Est-ce normal de ne pas encore vouloir préparer la chambre du bébé ?
Mon dieu, OUI. J'ai littéralement gardé la porte de la chambre d'amis fermée jusqu'à mes 34 semaines de grossesse. Mon mari voulait la peindre, je me suis mise à pleurer et je lui ai dit que s'il ramenait un pinceau dans la maison, je déménageais. C'est une réaction traumatique tout à fait normale. Votre bébé s'en fiche de dormir dans une chambre Pinterest parfaitement décorée ou dans un berceau à côté de votre lit défait. Protégez votre cœur avant tout.

Dois-je appeler mon enfant un bébé arc-en-ciel si je déteste ce terme ?

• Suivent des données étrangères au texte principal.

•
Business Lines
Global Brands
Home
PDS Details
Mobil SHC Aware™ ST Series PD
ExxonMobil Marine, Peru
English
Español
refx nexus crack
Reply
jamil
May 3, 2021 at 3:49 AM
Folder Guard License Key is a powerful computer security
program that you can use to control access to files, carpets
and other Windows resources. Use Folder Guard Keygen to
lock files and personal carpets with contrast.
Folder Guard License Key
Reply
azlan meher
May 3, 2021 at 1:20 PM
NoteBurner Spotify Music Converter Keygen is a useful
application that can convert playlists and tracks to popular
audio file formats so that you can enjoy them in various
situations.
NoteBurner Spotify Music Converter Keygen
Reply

Non. Vous ne devez aucune étiquette poétique à personne pour justifier votre traumatisme. Si appeler votre enfant un bébé arc-en-ciel vous fait du bien et vous aide à trouver une communauté, c'est magnifique. Si ça vous met mal à l'aise ou que ça vous donne l'impression de minimiser le bébé que vous avez perdu, alors appelez juste votre nouveau bébé par son prénom. Il n'y a pas de règles ici, peu importe ce que dictent les forums sur internet.

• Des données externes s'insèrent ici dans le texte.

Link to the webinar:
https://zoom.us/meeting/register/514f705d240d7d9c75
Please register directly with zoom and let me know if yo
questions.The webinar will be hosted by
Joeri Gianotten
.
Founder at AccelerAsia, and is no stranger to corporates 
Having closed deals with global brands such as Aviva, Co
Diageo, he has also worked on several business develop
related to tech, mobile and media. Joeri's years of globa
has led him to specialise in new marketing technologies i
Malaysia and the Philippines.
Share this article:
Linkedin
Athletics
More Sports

Comment gérer l'angoisse avant chaque échographie ?
Honnêtement, on s'accroche comme on peut. Mais ce qui m'a aidée, c'est de dire à l'échographiste dès mon entrée dans la pièce : « J'ai vécu une perte précédente et je suis extrêmement angoissée. S'il vous plaît, dites-moi immédiatement ce que vous voyez. » N'essayez pas d'être la patiente « détendue ». Soyez la patiente qui a besoin de réconfort. Obtenez l'assurance dont vous avez besoin.

Les dopplers fœtaux à domicile sont-ils une bonne idée pour écouter le cœur ?
Ma gynéco m'a littéralement suppliée de ne pas en acheter un. Elle m'a dit qu'à moins d'être un professionnel de santé formé, trouver le rythme cardiaque est vraiment difficile, et si vous ne le trouvez pas parce que le bébé a bougé ou que vous vous y prenez mal, vous allez plonger dans une crise de panique totale. Je m'en suis tenue éloignée pour ma propre santé mentale.